Culinária e Gastronomia
27/06/2018 - 05h45

Laboratório de doping da Rússia vira bar descolado em Sochi


Estabelecimento tem drinques que fazem alusão ao escândalo envolvendo substâncias ilegais
 
Anos depois de se envolverem no maior escândalo de doping na história, os russos conseguiram de alguma forma transformar o vexame em lucro, ou ao menos em diversão. No mesmo prédio em Sochi onde centenas de amostras de urina de atletas do país foram adulteradas na Olimpíada de Inverno de 2014 para disfarçar a utilização de substâncias proibidas, agora funciona um moderno restaurante onde os drinques principais fazem alusão ao doping.
 
O visitante pode se sentar no elegante bar e pedir um drinque combinado de absinto e energético. O nome é Meldonium, substância que causou a suspensão da famosa tenista russa Maria Sharapova. Quem tem paladar mais forte pode encarar a mistura de tequila com molho de pimenta.

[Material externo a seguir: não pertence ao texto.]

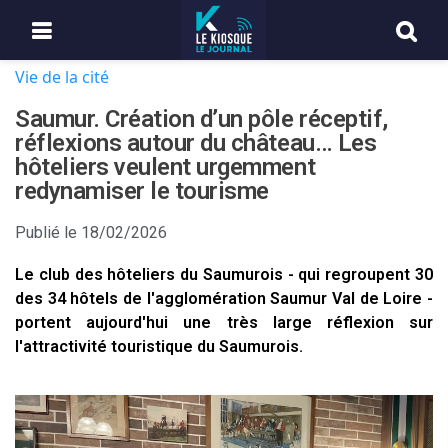
Vie de la cité
Saumur. Création d’un pôle réceptif,
réflexions autour du château… Les
hôteliers veulent urgemment
redynamiser le tourisme
Publié le
18/02/2026
Le club des hôteliers du Saumurois - qui regroupent 30
des 34 hôtels de l'agglomération Saumur Val de Loire -
portent aujourd'hui une très large réflexion sur
l'attractivité touristique du Saumurois.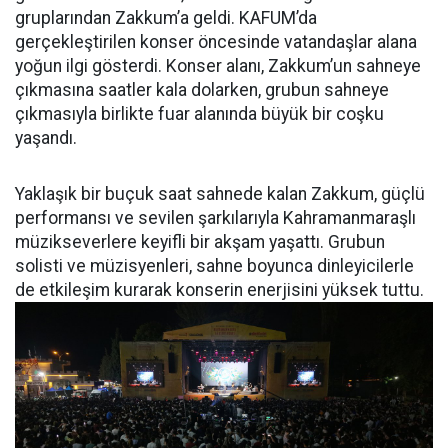
gruplarından Zakkum’a geldi. KAFUM’da
gerçekleştirilen konser öncesinde vatandaşlar alana
yoğun ilgi gösterdi. Konser alanı, Zakkum’un sahneye
çıkmasına saatler kala dolarken, grubun sahneye
çıkmasıyla birlikte fuar alanında büyük bir coşku
yaşandı.
Yaklaşık bir buçuk saat sahnede kalan Zakkum, güçlü
performansı ve sevilen şarkılarıyla Kahramanmaraşlı
müzikseverlere keyifli bir akşam yaşattı. Grubun
solisti ve müzisyenleri, sahne boyunca dinleyicilerle
de etkileşim kurarak konserin enerjisini yüksek tuttu.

O coquetel no cardápio aparece com Amostra B, nome dado à coleta extra de urina dos atletas utilizada como contraprova em exames.
 
O restaurante, batizado de La Punto, fica dentro do Parque Olímpico montado para os Jogos de Inverno, em 2014. O local está a poucos minutos de caminhada do estádio Fisht, uma das sedes da Copa do Mundo, e recebe nesses dias centenas de turistas. O ambiente moderno do estabelecimento mistura estilos e épocas, com características como estrutura aparente, street art, mobiliário vintage e mescla de cores. Um local aconchegante que contrasta com o passado obscuro do doping.
 
Anos atrás, o endereço servia para o químico russo Grigory Rodchenkov – cuja história foi contada no documentário Ícaro, no Netflix – manipular amostras de urina de atletas, com o intuito de disfarçar a utilização de substâncias que aumentavam o desempenho físico.
 
O escândalo esportivo das adulterações custaram ao país-sede da Copa o banimento de competições esportivas e desconfiança que paira sobre várias modalidades. Nesta semana, por exemplo, o técnico da seleção russa, Stanislav Cherchesov, se irritou com uma pergunta sobre se o bom desempenho da equipe na Copa teria ligação com o doping no país, esquema que foi acobertado pelo governo. “Isso não tem relação. Talvez fosse melhor uma pergunta sobre o jogo”, comentou.
 
O chamado ‘gastro pub’ tem garçons vestidos com camisas e calções oficiais das seleções da Copa. O cardápio tem cozinha internacional e frutos do mar com especialidades. A decoração do espaço é moderna, com pouca iluminação à noite, e quadros com imagens de Mané Garrincha, Maradona e Che Guevara nas paredes. Há um pebolim na entrada, onde o turistas se divertem enquanto esperam mais um Meldonium ser preparado pelo garçom.
 
PRIVACIDADE
 
Os funcionários, porém, são comedidos sobre a divulgação do trabalho. O Estado visitou o local e foi recebido pelo gerente, que ao saber do interesse em se fazer uma reportagem, tapou com a mão o crachá com o nome afixado na camisa de Portugal. Logo ele se esquivou e voltou ao balcão. Os garçons ficaram desconfiados com as perguntas. “Vai querer algo para comer?”, retrucou um rapaz com o uniforme da Bélgica ao ser questionado por mais detalhes sobre os drinques.
 
Os cardápios em russo ajudam a disfarçar o tom de ironia presente nas opções. O jeito russo de ser faz com que tudo no país esteja com um pé no passado e outro no futuro. O doping é uma sombra ruim dos anos anteriores, mas mesmo com tudo transformado em algo atrativo, o comportamento desconfiado permanece como se no estabelecimento ainda circulassem amostras de urina adulteradas.